Rappelant que l’orientation sexuelle n’était pas un choix, le ministre a dit  «Il est inacceptable qu’en 2020 ce type de thérapies ait encore lieu au Québec » 

Le projet de loi 70 ne comporte qu’une dizaine d’articles, mais stipule clairement que « toute thérapie de conversion est présumée porter atteinte au droit à l’intégrité » de la personne qui la suit. 

Les personnes ayant dans le passé subi ce genre de thérapies, pourront chercher à obtenir réparation, voire une compensation financière, pour le préjudice « corporel ou moral » résultant du traitement rendu illégal.

Aucun professionnel ne pourra donc offrir ce genre de thérapies, sous peine de sanction de son ordre professionnel, et ce, même à la demande expresse d’une personne adulte qui dirait souhaiter, de plein gré, changer d’orientation.

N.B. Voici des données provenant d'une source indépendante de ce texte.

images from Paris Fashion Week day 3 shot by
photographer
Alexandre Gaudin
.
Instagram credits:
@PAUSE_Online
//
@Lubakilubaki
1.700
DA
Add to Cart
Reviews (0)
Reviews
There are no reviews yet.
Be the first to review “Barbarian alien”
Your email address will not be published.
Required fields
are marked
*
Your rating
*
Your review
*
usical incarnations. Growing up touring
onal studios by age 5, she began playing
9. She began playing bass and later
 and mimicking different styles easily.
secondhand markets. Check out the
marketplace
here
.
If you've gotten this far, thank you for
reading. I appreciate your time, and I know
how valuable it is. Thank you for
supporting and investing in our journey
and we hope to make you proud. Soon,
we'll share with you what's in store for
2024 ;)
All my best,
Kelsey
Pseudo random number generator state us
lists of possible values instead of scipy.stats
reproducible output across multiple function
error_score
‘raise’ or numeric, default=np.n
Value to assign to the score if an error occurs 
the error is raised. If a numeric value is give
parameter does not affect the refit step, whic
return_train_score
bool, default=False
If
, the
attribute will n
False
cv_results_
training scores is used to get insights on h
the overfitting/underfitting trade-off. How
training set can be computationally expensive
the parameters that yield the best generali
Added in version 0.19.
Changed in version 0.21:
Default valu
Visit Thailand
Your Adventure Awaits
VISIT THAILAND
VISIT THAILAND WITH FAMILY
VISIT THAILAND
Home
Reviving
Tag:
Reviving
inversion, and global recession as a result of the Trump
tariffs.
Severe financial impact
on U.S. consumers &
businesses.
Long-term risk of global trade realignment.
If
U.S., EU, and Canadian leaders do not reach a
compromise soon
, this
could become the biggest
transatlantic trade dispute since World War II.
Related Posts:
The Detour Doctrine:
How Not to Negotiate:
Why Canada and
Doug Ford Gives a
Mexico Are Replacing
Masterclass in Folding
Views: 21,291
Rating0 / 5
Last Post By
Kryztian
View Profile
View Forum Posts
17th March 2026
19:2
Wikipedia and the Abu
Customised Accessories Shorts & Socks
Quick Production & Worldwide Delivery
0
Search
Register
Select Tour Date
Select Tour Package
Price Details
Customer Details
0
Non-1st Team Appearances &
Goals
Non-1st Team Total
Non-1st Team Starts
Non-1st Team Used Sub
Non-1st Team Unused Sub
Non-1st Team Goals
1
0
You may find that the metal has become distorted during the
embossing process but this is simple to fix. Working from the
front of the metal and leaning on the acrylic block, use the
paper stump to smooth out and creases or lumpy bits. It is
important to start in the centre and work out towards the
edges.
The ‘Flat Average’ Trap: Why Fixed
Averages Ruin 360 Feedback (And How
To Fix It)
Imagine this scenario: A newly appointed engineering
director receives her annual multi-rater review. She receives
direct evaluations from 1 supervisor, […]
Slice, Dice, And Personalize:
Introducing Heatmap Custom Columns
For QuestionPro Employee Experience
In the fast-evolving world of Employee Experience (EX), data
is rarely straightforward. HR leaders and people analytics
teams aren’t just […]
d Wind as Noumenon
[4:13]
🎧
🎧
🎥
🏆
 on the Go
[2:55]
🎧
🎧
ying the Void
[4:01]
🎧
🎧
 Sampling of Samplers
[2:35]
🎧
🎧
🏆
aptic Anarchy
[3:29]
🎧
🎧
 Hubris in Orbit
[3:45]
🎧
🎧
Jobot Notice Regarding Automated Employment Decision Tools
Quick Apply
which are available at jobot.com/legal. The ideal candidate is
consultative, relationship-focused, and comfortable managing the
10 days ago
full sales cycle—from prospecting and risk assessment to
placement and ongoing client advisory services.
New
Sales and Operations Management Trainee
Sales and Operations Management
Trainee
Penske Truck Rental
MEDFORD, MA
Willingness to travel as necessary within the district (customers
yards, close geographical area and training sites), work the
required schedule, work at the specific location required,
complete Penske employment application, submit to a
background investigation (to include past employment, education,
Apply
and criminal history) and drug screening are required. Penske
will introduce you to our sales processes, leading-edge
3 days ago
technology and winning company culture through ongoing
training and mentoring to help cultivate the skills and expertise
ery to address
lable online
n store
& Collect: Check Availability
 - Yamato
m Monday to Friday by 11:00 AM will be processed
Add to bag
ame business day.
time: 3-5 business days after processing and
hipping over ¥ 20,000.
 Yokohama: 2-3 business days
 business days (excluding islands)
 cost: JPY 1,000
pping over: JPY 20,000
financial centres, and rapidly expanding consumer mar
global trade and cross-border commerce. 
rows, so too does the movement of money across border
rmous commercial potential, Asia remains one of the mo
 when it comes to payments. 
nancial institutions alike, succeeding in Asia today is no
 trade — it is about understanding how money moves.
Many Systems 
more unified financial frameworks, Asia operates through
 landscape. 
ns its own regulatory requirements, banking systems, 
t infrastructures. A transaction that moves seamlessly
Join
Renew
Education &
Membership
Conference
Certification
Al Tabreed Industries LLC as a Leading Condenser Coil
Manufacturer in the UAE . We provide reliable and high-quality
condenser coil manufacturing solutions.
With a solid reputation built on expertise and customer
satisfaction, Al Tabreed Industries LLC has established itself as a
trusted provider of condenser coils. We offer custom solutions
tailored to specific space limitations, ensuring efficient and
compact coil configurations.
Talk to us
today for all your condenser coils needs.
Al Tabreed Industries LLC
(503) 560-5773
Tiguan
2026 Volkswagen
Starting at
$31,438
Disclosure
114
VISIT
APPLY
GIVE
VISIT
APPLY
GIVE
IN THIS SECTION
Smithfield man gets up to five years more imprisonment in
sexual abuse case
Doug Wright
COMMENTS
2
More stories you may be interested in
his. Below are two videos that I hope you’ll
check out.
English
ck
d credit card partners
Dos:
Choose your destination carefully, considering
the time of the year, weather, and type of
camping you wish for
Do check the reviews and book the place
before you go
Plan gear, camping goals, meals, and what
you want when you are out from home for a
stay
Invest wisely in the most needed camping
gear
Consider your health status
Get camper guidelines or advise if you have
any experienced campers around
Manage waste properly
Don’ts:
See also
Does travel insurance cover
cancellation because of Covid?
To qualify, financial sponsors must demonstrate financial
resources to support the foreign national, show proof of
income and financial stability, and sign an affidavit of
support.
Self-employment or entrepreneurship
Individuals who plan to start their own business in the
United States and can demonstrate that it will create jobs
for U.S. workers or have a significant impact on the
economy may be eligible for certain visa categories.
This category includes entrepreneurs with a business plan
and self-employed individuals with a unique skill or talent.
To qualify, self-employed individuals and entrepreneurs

Quand la loi sera adoptée, le contrevenant s’exposera à une amende pouvant atteindre 50 000 $, voire 150 000 $ dans le cas d’une personne morale. En cas de récidive, l’amende doublera. 

L’initiative du ministre Jolin-Barrette suit de quelques semaines une initiative semblable de la députée libérale (Westmount–Saint-Louis), Jennifer Maccarone, qui a elle aussi déposé un projet de loi (599) visant à abolir les thérapies de conversion.

À Ottawa, le gouvernement de Justin Trudeau a également déposé projet de loi destiné à modifier le Code criminel de manière à interdire de forcer un adulte ou un enfant à suivre une thérapie de conversion.